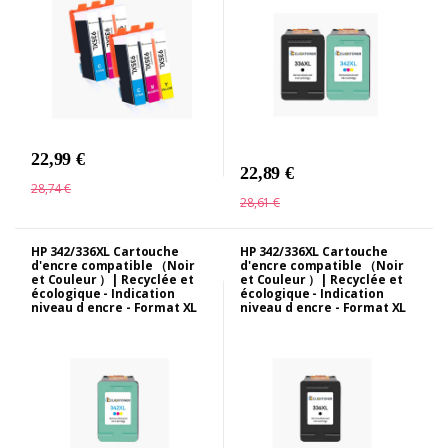
22,99 €
22,89 €
28,74 €
28,61 €
HP 342/336XL Cartouche
HP 342/336XL Cartouche
d'encre compatible （Noir
d'encre compatible （Noir
et Couleur ）| Recyclée et
et Couleur ）| Recyclée et
écologique - Indication
écologique - Indication
niveau d encre - Format XL
niveau d encre - Format XL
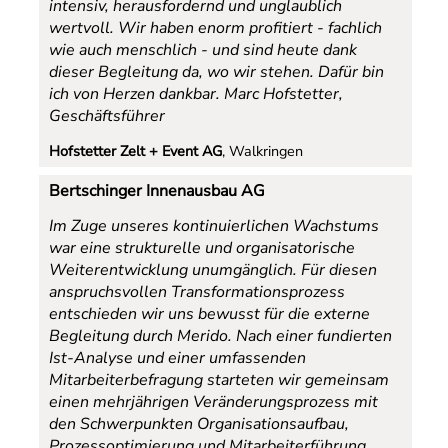
intensiv, herausfordernd und unglaublich
wertvoll. Wir haben enorm profitiert - fachlich
wie auch menschlich - und sind heute dank
dieser Begleitung da, wo wir stehen. Dafür bin
ich von Herzen dankbar. Marc Hofstetter,
Geschäftsführer
Hofstetter Zelt + Event AG
, Walkringen
Bertschinger Innenausbau AG
Im Zuge unseres kontinuierlichen Wachstums
war eine strukturelle und organisatorische
Weiterentwicklung unumgänglich. Für diesen
anspruchsvollen Transformationsprozess
entschieden wir uns bewusst für die externe
Begleitung durch Merido. Nach einer fundierten
Ist-Analyse und einer umfassenden
Mitarbeiterbefragung starteten wir gemeinsam
einen mehrjährigen Veränderungsprozess mit
den Schwerpunkten Organisationsaufbau,
Prozessoptimierung und Mitarbeiterführung.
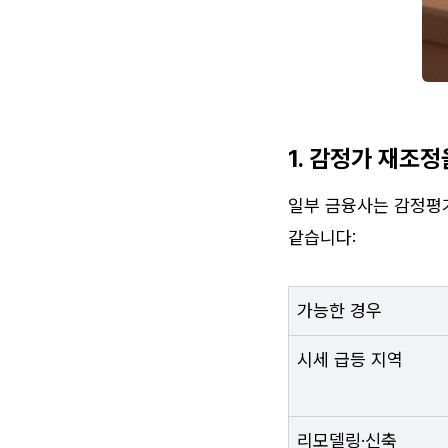
1. 감정가 재조정
일부 금융사는 감정평가
같습니다:
가능한 경우 
시세 급등 지역
리모델링·신축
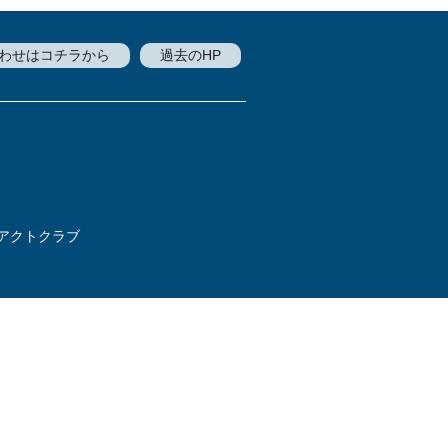
わせはコチラから
過去のHP
アクトクラブ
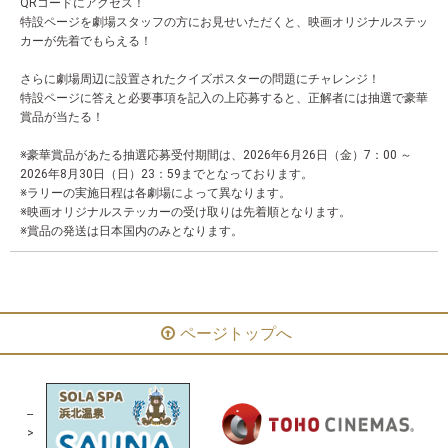
QRコードにアクセス！
特設ページを劇場スタッフの方にお見せいただくと、映画オリジナルステッ
カーが先着でもらえる！
さらに劇場周辺に設置されたクイズポスターの問題にチャレンジ！
特設ページに答えと必要事項を記入の上応募すると、正解者には抽選で豪華
賞品が当たる！
※豪華賞品があたる抽選応募受付期間は、2026年6月26日（金）7：00 ～
2026年8月30日（日）23：59までとなっております。
※ラリーの実施日程は各劇場によって異なります。
※映画オリジナルステッカーの受け取りは先着順となります。
※賞品の発送は日本国内のみとなります。
ページトップへ
--
>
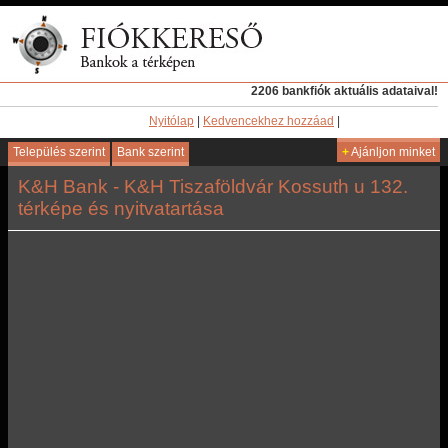
2206 bankfiók aktuális adataival!
Nyitólap
|
Kedvencekhez hozzáad
|
Település szerint
Bank szerint
+
Ajánljon minket
K&H Bank - K&H Tiszaföldvár Kossuth u 132.
térképe és nyitvatartása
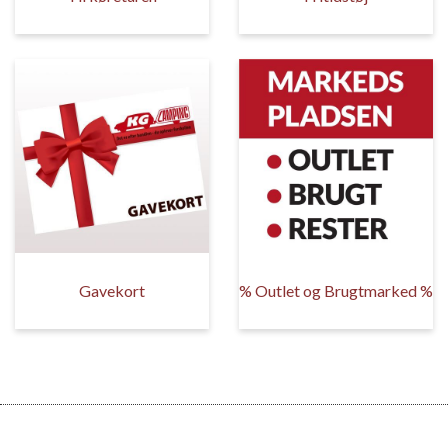
Gavekort
% Outlet og Brugtmarked %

## TASK GOAL
A word-for-word copy of the lines from the start of the listing through the line containing "entschieden wir uns bewusst für die externe" is the answer. Pictures stay out of it.

## YOUR SOLUTION
22,99 €
22,89 €
28,74 €
28,61 €
HP 342/336XL Cartouche
HP 342/336XL Cartouche
d'encre compatible （Noir
d'encre compatible （Noir
et Couleur ）| Recyclée et
et Couleur ）| Recyclée et
écologique - Indication
écologique - Indication
niveau d encre - Format XL
niveau d encre - Format XL
intensiv, herausfordernd und unglaublich
wertvoll. Wir haben enorm profitiert - fachlich
wie auch menschlich - und sind heute dank
dieser Begleitung da, wo wir stehen. Dafür bin
ich von Herzen dankbar. Marc Hofstetter,
Geschäftsführer
Hofstetter Zelt + Event AG
, Walkringen
Bertschinger Innenausbau AG
Im Zuge unseres kontinuierlichen Wachstums
war eine strukturelle und organisatorische
Weiterentwicklung unumgänglich. Für diesen
anspruchsvollen Transformationsprozess
entschieden wir uns bewusst für die externe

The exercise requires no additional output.